Lebih lanjut pembentukan Bumdes Bumi Mandiri, selain memiliki Embung sebagai bidang Wisata, juga memiliki 4 bidang lain.
"Disini kita launching Bumdes Bumi Mandiri, tujuannya mempertegas kepada masyarakat jika wisata ini kita buat menjadi Bumdes.
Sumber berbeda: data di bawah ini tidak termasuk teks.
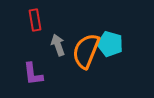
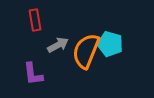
gray arrow: rotated 80 degrees clockwise
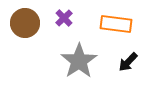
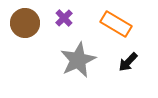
orange rectangle: rotated 24 degrees clockwise
gray star: moved 1 px left, 1 px up; rotated 9 degrees clockwise
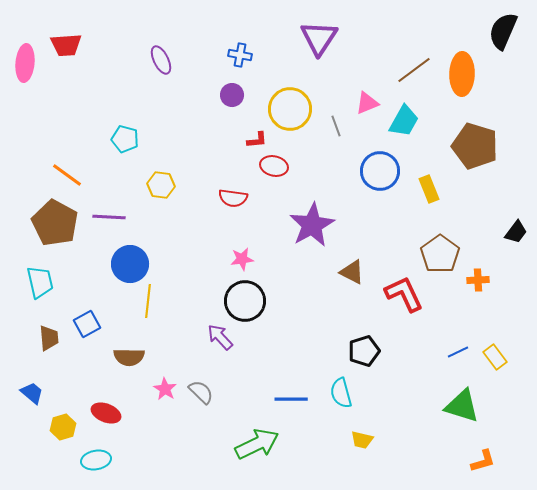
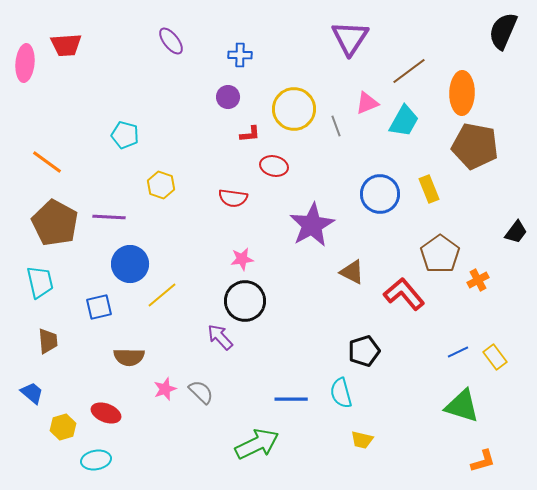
purple triangle at (319, 38): moved 31 px right
blue cross at (240, 55): rotated 10 degrees counterclockwise
purple ellipse at (161, 60): moved 10 px right, 19 px up; rotated 12 degrees counterclockwise
brown line at (414, 70): moved 5 px left, 1 px down
orange ellipse at (462, 74): moved 19 px down
purple circle at (232, 95): moved 4 px left, 2 px down
yellow circle at (290, 109): moved 4 px right
cyan pentagon at (125, 139): moved 4 px up
red L-shape at (257, 140): moved 7 px left, 6 px up
brown pentagon at (475, 146): rotated 6 degrees counterclockwise
blue circle at (380, 171): moved 23 px down
orange line at (67, 175): moved 20 px left, 13 px up
yellow hexagon at (161, 185): rotated 12 degrees clockwise
orange cross at (478, 280): rotated 25 degrees counterclockwise
red L-shape at (404, 294): rotated 15 degrees counterclockwise
yellow line at (148, 301): moved 14 px right, 6 px up; rotated 44 degrees clockwise
blue square at (87, 324): moved 12 px right, 17 px up; rotated 16 degrees clockwise
brown trapezoid at (49, 338): moved 1 px left, 3 px down
pink star at (165, 389): rotated 20 degrees clockwise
Selain wisata kita juga membuat unit pengelolaan air bersih, pengelolaan sampah, usaha ATK, dan persewaan / perlengkapan alat Bangunan," jelas Moh Johan, Minggu (2/2/2020).
Sementara untuk mendukung embung menjadi destinasi wisata desa, beberapa fasilitas telah diberikan dengan memberi Wifi gratis, Spot Selfi, dan meningkatkan jumlah Wisata Kuliner.
Melihat adanya pengelolaan dari pihak desa dengan membuat Bumdes untuk pengelolaan wisata, Kabid Pariwisata Dinas Pemuda, olahraga dan Pariwisata Kabupaten Kendal, Kardiyantomo, S.E., mengatakan, pembentukan Bumdes yang dilakukan oleh Desa Bumiayu ini tentu langkah yang bagus, karena ini nanti bisa dikelola lebih baik dengan menggunakan dana desa.
"Embung ini punya potensi yang bagus untuk menjadi tempat wisata, lahan parkir ada, lokasi kuliner juga ada akses jalan juga tidak jauh. Tentu dalam hal ini kami akan membantu untuk promosi karena semua wisata masuk dalam peta wisata yang ada di Dinas dan di publikasikan," terang Kardiyantomo.
Smentara itu, Desa Wisata embung Bumiayu Weleri baru bisa dibuka setiap hari Minggu pagi sampai siang. Namun untuk momentum hari besar seperti bulan puasa, direncanakan menjalang waktu berbuka Embung Bumiayu akan dibuka terutama kawasan kuliner.